Bonaparte était donc décidé à agir avec Sièyes et Roger-Ducos. Il montrait toujours le même éloignement pour Barras, les mêmes égards pour Gohier et Moulins, et gardait une égale réserve avec les trois. Mais Fouché, habile à deviner la fortune naissante, voyait avec le plus grand regret l'éloignement de Bonaparte pour son patron Barras, et était désolé de voir que Barras ne fît rien pour vaincre cet éloignement. Il était tout à fait décidé à passer dans le camp du nouveau César; mais hésitant, par un reste de pudeur, à abandonner son protecteur, il aurait voulu l'y entraîner à sa suite. Assidu auprès de Bonaparte, et assez bien accueilli, parce qu'il avait le portefeuille de la police, il tâchait de vaincre sa répugnance pour Barras. Il était secondé par Réal, Bruix, et les autres conseillers du général. Croyant avoir réussi, il engagea Barras à inviter Bonaparte à dîner. Barras l'invita pour le 8 brumaire (30 octobre). Bonaparte s'y rendit. Après le dîner, ils commencèrent à s'entretenir des affaires. Bonaparte et Barras s'attendaient. Barras entra le premier en matière. Il débuta par des généralités sur sa situation personnelle. Espérant sans doute que Bonaparte affirmerait le contraire, il lui dit qu'il était malade, usé, et condamné à renoncer aux affaires. Bonaparte gardant toujours le silence, Barras ajouta que la république était désorganisée, qu'il fallait, pour la sauver, concentrer le pouvoir et nommer un président; et puis il nomma le général Hédouville, comme digne d'être élu. Hédouville était aussi inconnu que peu capable. Barras déguisait sa pensée, et désignait Hédouville pour ne pas se nommer lui-même. «Quant à vous, général, ajouta-t-il, votre intention est de vous rendre à l'armée; allez y acquérir une gloire nouvelle, et replacer la France à son véritable rang.
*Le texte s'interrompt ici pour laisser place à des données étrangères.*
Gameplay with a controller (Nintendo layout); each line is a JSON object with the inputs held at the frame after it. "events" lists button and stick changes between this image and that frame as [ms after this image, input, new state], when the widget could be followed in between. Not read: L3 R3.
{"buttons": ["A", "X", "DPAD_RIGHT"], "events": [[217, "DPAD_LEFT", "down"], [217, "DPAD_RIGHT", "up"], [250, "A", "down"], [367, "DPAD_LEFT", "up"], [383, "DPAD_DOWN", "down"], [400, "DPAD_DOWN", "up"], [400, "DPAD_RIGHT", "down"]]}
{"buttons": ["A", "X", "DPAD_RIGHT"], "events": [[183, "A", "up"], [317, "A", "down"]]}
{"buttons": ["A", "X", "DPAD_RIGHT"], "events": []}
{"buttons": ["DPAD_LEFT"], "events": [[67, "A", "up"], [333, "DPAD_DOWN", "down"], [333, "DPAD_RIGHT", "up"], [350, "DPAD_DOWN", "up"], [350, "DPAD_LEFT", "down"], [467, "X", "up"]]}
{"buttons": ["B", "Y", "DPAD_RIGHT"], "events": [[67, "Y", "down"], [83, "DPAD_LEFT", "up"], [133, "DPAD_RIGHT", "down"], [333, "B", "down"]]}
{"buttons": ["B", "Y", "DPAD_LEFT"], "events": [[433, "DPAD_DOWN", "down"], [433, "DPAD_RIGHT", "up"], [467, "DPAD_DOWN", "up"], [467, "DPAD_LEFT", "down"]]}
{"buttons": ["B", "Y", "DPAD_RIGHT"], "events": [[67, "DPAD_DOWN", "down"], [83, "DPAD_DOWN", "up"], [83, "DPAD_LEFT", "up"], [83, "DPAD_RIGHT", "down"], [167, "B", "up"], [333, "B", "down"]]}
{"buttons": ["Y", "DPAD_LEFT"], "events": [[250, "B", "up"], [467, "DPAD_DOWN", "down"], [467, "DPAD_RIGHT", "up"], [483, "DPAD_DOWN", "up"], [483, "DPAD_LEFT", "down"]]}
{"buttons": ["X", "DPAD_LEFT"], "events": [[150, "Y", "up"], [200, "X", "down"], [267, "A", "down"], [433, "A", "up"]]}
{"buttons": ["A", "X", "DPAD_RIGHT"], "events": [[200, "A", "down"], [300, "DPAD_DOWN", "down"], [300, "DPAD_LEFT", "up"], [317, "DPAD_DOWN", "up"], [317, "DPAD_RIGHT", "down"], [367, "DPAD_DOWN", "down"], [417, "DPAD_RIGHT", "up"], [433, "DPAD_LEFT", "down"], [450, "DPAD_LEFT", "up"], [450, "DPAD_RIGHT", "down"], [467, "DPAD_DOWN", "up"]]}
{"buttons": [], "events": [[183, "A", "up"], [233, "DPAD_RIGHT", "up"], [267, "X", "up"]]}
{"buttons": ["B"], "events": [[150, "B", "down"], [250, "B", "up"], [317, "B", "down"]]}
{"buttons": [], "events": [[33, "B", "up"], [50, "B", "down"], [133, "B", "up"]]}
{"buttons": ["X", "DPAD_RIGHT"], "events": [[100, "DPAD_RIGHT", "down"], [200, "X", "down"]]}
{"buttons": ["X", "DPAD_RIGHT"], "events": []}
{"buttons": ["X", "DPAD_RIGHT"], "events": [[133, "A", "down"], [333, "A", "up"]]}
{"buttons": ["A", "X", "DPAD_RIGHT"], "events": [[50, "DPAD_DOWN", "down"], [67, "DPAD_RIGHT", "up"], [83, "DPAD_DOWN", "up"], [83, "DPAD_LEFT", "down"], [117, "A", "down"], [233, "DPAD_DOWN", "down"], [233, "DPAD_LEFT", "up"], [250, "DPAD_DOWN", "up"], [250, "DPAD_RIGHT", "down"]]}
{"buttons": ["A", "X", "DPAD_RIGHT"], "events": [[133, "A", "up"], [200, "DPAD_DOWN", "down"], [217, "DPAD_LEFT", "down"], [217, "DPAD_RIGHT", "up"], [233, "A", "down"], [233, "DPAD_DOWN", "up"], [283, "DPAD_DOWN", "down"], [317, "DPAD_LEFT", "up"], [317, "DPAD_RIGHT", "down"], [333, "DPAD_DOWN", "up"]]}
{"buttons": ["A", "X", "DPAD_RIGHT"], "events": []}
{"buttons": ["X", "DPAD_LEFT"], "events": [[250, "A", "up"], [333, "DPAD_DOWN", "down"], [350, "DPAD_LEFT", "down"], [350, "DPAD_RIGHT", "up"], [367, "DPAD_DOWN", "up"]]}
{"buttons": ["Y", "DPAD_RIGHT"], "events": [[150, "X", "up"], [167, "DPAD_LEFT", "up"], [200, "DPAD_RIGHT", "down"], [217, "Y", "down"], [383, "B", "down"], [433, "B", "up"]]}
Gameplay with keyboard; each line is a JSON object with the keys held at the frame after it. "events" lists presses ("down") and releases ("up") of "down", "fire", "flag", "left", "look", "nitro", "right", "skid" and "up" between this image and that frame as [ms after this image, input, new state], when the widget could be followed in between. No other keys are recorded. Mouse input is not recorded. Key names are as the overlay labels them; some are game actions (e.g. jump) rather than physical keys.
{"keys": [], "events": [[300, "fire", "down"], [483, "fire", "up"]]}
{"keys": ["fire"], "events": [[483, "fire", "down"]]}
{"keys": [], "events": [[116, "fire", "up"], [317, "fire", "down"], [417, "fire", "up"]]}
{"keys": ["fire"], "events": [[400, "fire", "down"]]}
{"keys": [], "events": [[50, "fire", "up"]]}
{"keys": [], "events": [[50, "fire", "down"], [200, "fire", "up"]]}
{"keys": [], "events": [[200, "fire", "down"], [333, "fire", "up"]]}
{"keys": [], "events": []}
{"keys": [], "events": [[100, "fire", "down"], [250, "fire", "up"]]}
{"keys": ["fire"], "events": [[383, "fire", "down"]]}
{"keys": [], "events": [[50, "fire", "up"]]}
Moi, je vais me rejeter dans la retraite dont j'ai besoin.» Bonaparte jeta un regard fixe sur Barras, ne répondit rien, et laissa là l'entretien. Barras interdit n'ajouta plus une seule parole. Bonaparte se retira sur-le-champ, et, avant de quitter le Luxembourg, passa dans l'appartement de Sièyes. Il vint lui déclarer d'une manière expresse qu'il voulait marcher avec lui seul, et qu'ils n'avaient plus qu'à convenir des moyens d'exécution. L'alliance fut scellée dans cette entrevue, et on convint de tout préparer pour le 18 ou le 20 brumaire.

Bonaparte en rentrant chez lui y trouva Fouché, Réal et les amis de Barras. «Eh bien, votre Barras, leur dit-il, savez-vous ce qu'il m'a proposé? de faire un président qui serait Hédouville, c'est-à-dire lui, et de m'en aller, moi, à l'armée. Il n'y a rien à faire avec un pareil homme.» Les amis de Barras voulurent réparer cette maladresse et cherchèrent à l'excuser. Mais Bonaparte insista peu, et changea d'entretien, car son parti était pris. Fouché se rendit aussitôt chez Barras, pour lui faire des reproches, et pour l'engager à aller corriger l'effet de ses gaucheries. Dès le lendemain matin, Barras courut chez Bonaparte pour excuser ses paroles de la veille; il lui offrit son dévouement et sa coopération à tout ce qu'il voudrait tenter. Bonaparte l'écouta peu, lui répondit par des généralités, et à son tour lui parla de ses fatigues, de sa santé délabrée, et de son dégoût des hommes et des affaires.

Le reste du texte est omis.